The data below:

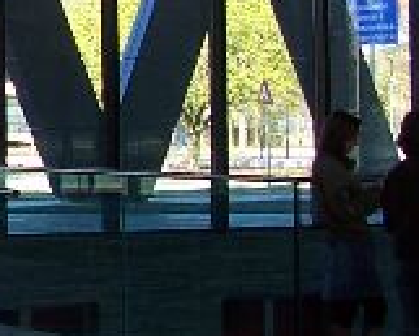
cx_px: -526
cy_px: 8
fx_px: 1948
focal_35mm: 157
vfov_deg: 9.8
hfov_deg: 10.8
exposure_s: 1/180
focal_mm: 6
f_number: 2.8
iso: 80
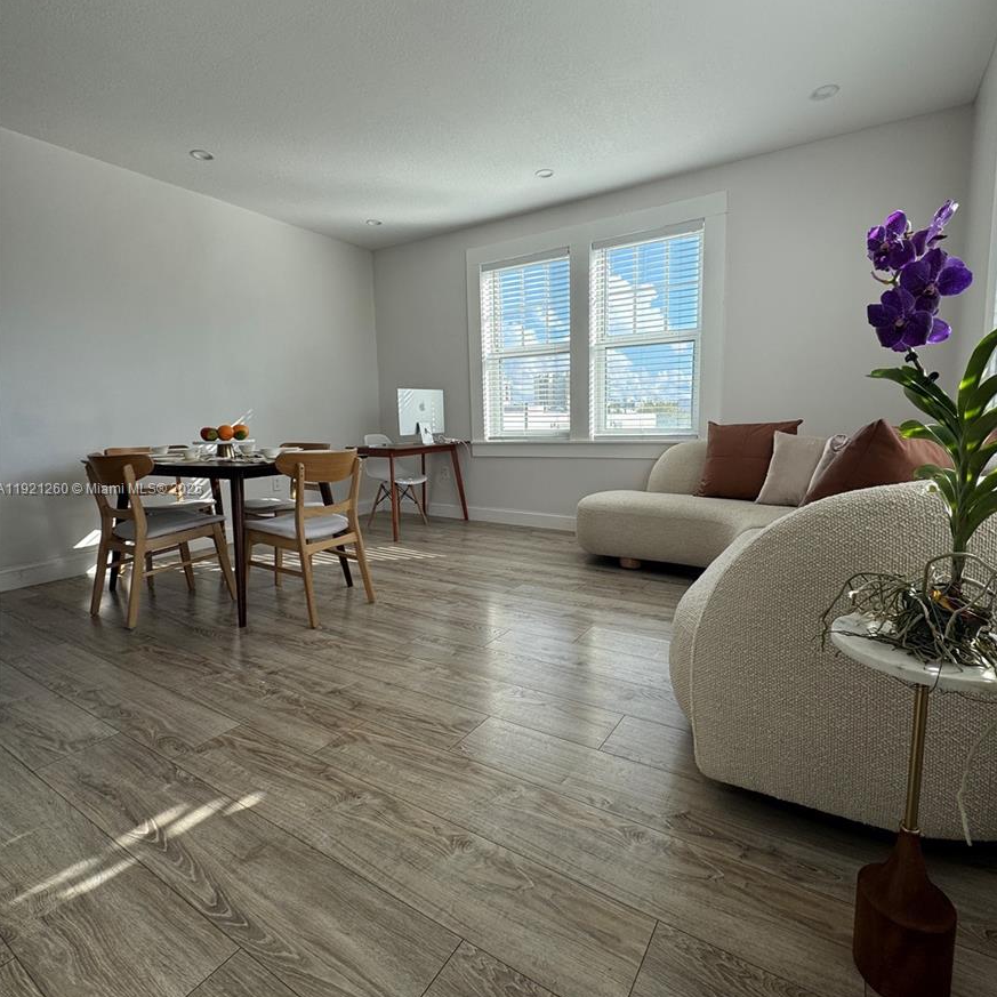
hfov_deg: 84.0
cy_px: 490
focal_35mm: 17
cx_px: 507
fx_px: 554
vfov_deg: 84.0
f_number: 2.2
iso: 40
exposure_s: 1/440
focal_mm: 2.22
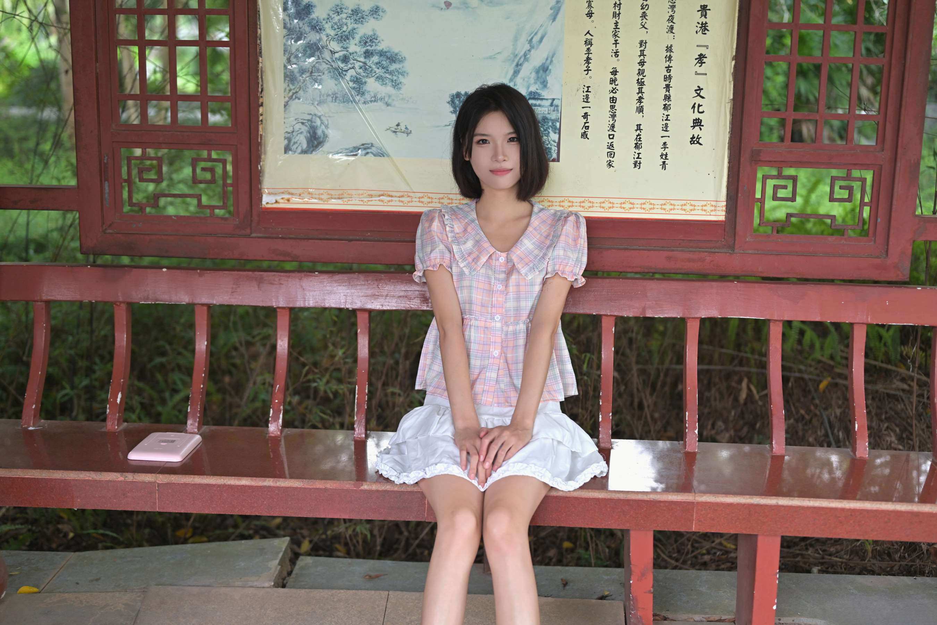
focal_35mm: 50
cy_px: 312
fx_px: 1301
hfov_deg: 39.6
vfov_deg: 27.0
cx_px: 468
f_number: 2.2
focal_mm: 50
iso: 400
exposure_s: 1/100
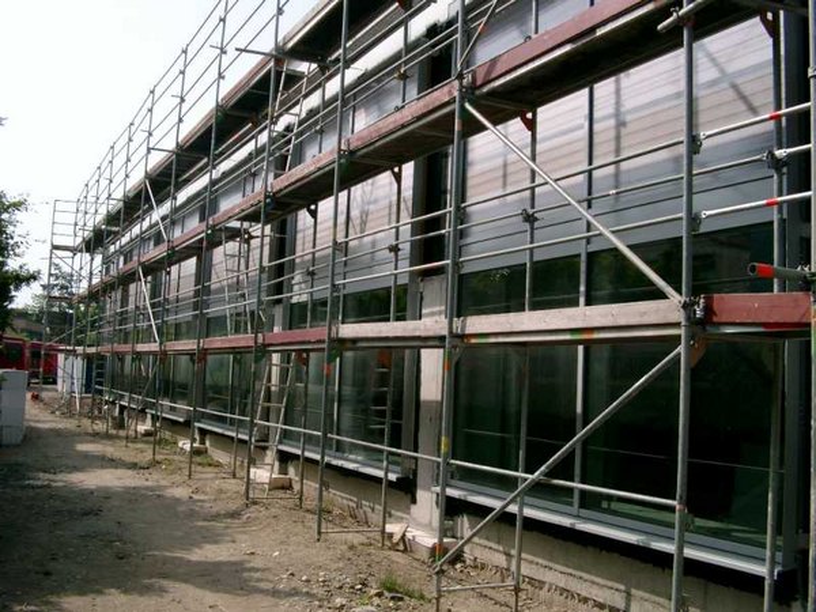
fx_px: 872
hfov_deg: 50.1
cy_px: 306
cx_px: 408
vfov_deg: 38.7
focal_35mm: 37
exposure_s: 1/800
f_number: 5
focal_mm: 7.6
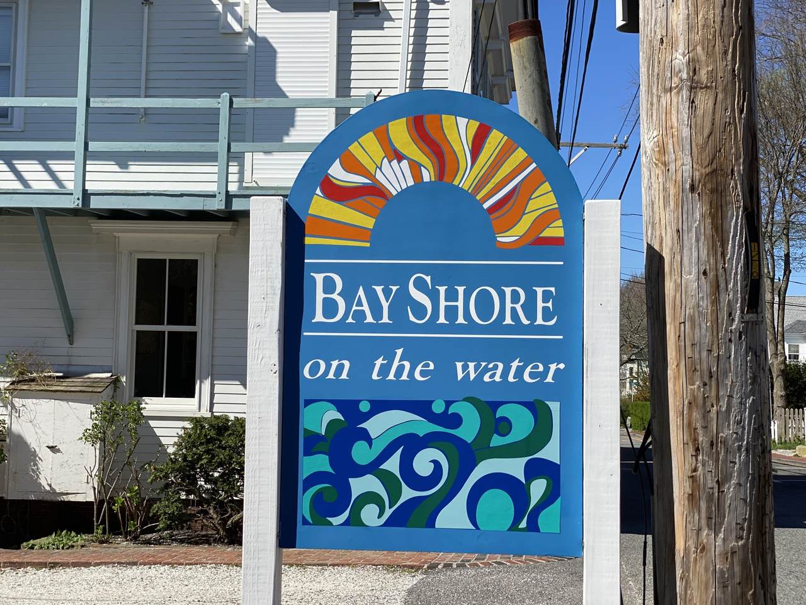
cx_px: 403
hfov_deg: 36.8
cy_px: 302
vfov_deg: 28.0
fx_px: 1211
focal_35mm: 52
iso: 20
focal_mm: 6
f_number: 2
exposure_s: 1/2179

End of The data.

• [Action item]:
The lines to restate word for word run from the line that contains "exposure_s: 1/440" through the end of the entries above, both ends included. Leave out all pictures and write nothing else.

• [Response to the task]:
exposure_s: 1/440
focal_mm: 2.22
focal_35mm: 50
cy_px: 312
fx_px: 1301
hfov_deg: 39.6
vfov_deg: 27.0
cx_px: 468
f_number: 2.2
focal_mm: 50
iso: 400
exposure_s: 1/100
fx_px: 872
hfov_deg: 50.1
cy_px: 306
cx_px: 408
vfov_deg: 38.7
focal_35mm: 37
exposure_s: 1/800
f_number: 5
focal_mm: 7.6
cx_px: 403
hfov_deg: 36.8
cy_px: 302
vfov_deg: 28.0
fx_px: 1211
focal_35mm: 52
iso: 20
focal_mm: 6
f_number: 2
exposure_s: 1/2179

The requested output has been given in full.